ASSIGNMENT ::
Transcription, pictures excluded: write out the data below exactly.

START TASK DATA

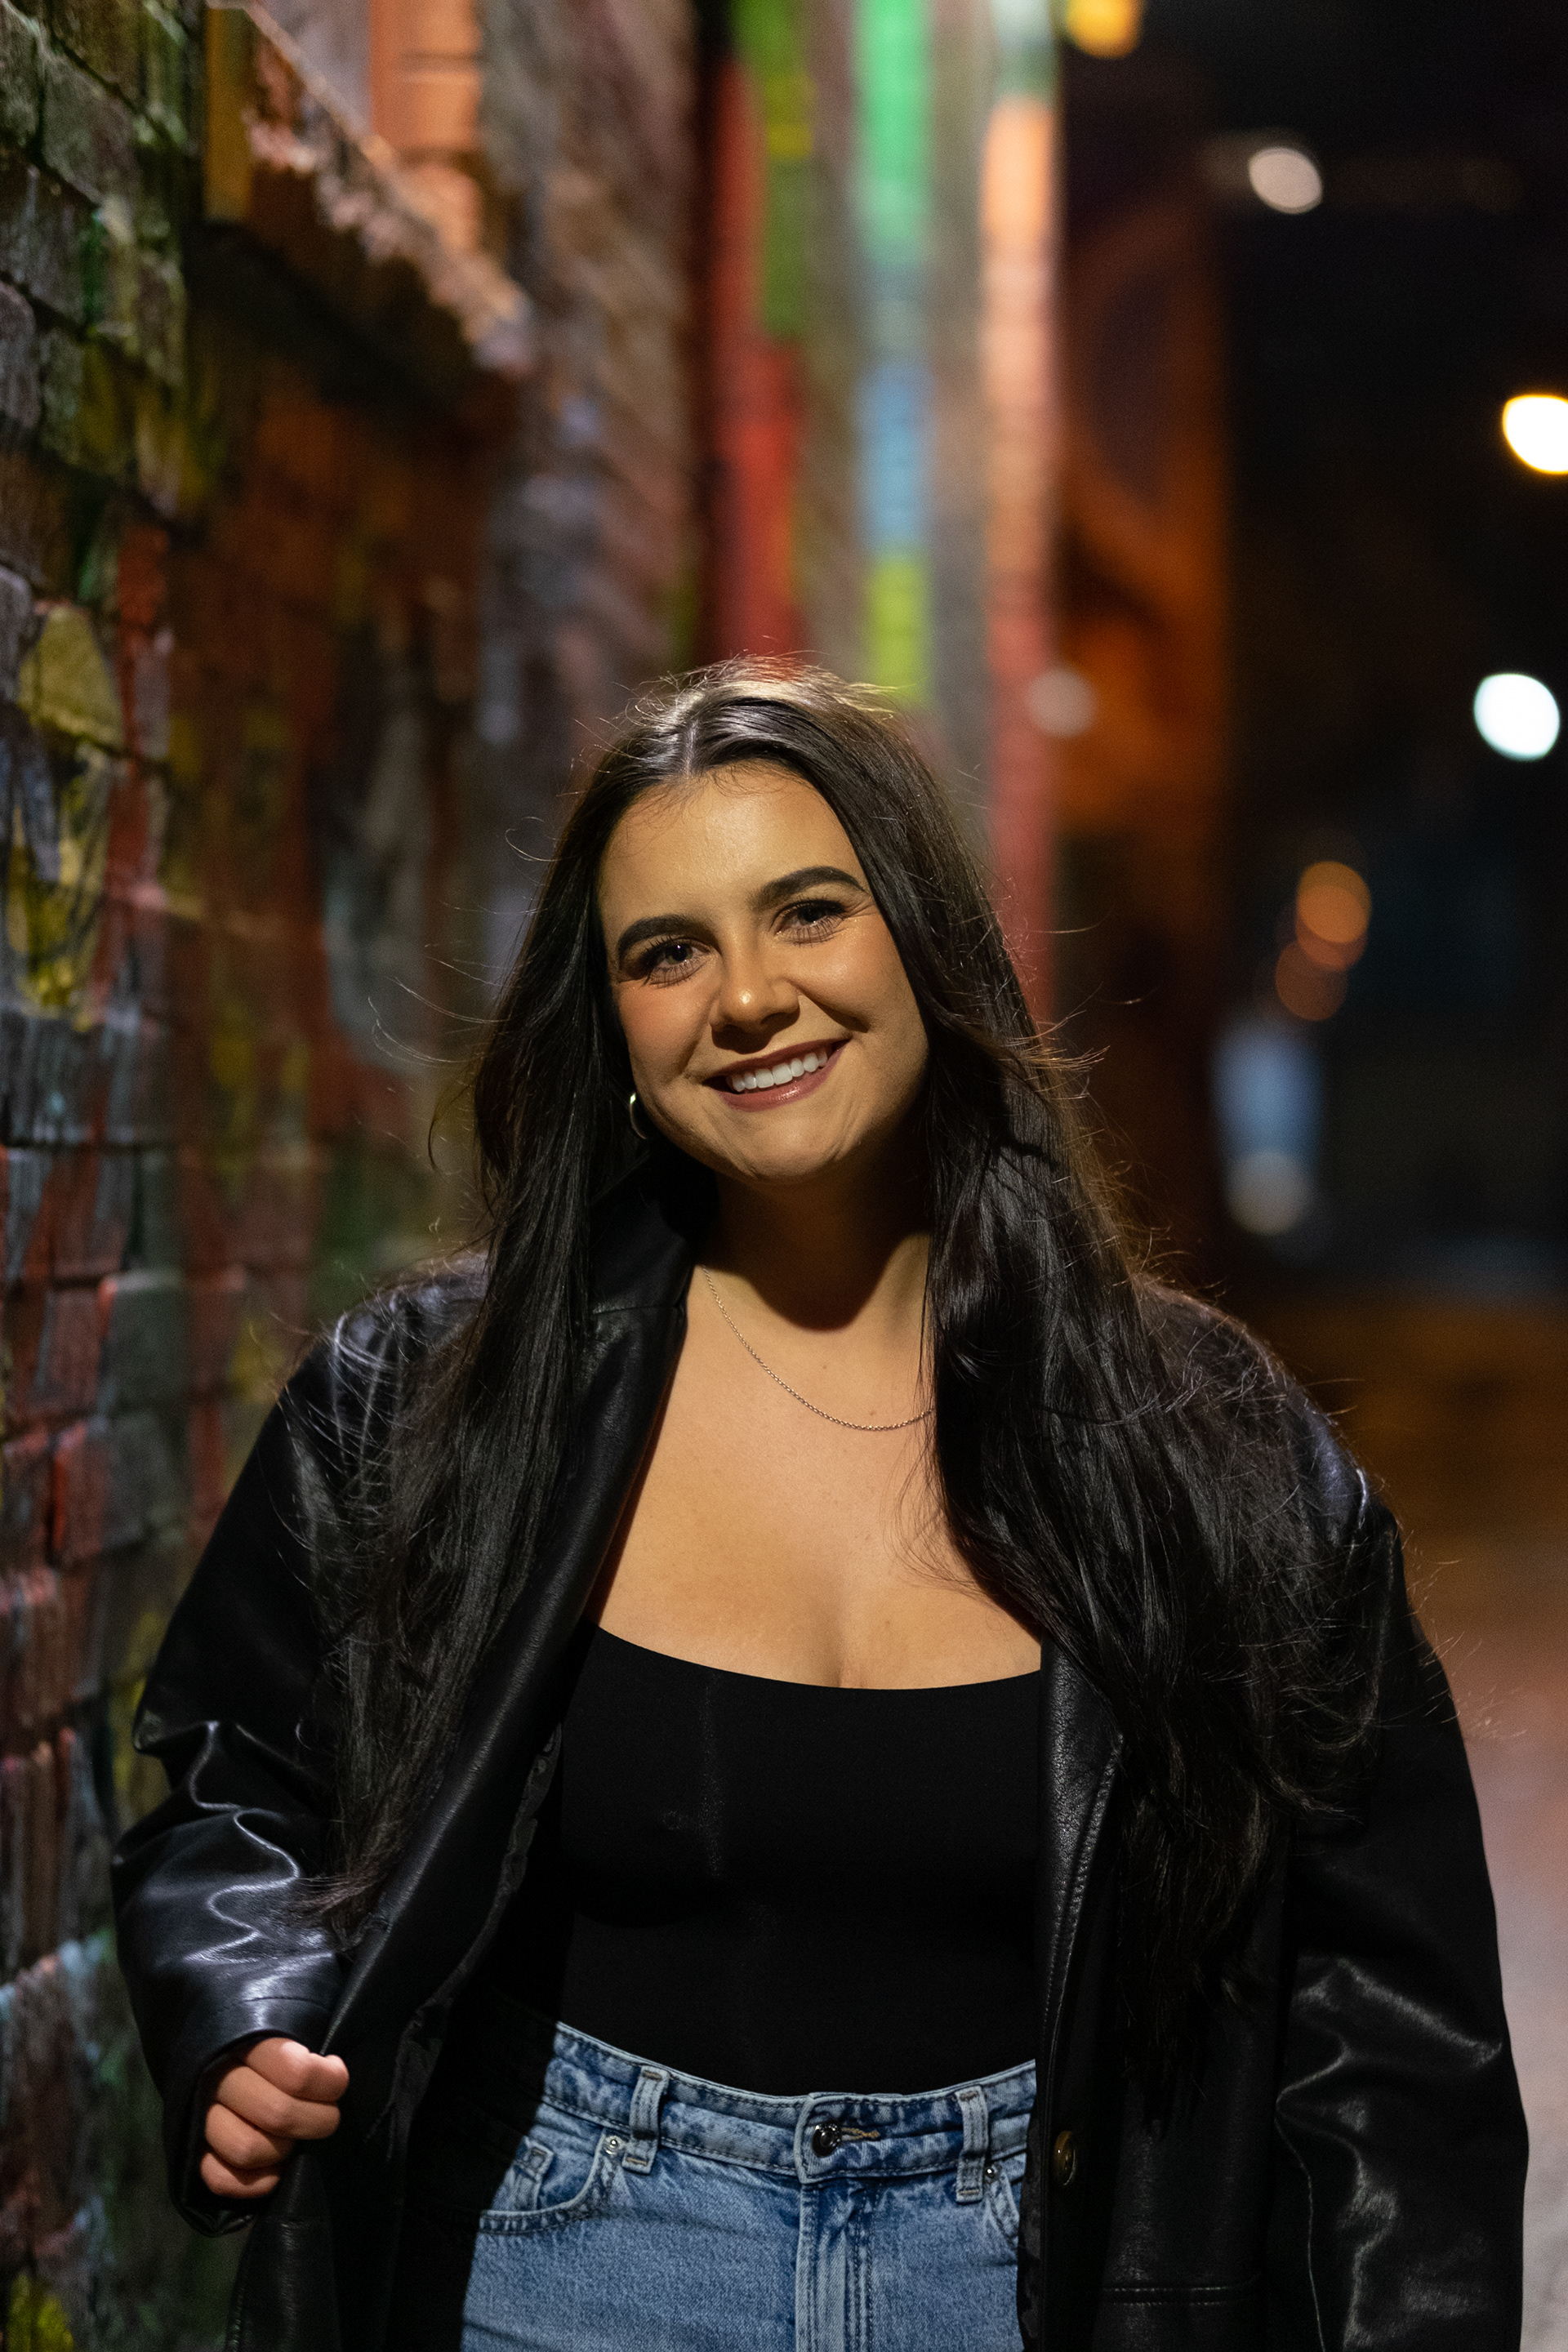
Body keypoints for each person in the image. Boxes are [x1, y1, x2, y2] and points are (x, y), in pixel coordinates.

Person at [114, 666, 1526, 2352]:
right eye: (667, 952)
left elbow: (1387, 2031)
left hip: (1042, 2281)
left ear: (926, 940)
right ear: (615, 1026)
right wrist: (244, 2014)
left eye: (807, 913)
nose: (747, 998)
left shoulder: (1206, 1442)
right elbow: (233, 1775)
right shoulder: (433, 1400)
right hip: (560, 2258)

END TASK DATA

EXERCISE OUTPUT ::
Body keypoints for each person in the image. Boxes are [x1, y1, x2, y2] and points are (x, y), in pixel coordinates.

Person at [114, 666, 1526, 2352]:
right eye: (667, 952)
left elbow: (1387, 2031)
left hip: (1042, 2281)
left ear: (926, 940)
right ear: (615, 1026)
right wrist: (244, 2014)
left eye: (807, 913)
nose: (747, 998)
left shoulder: (1206, 1442)
right elbow: (233, 1775)
right shoulder: (433, 1400)
right hip: (560, 2258)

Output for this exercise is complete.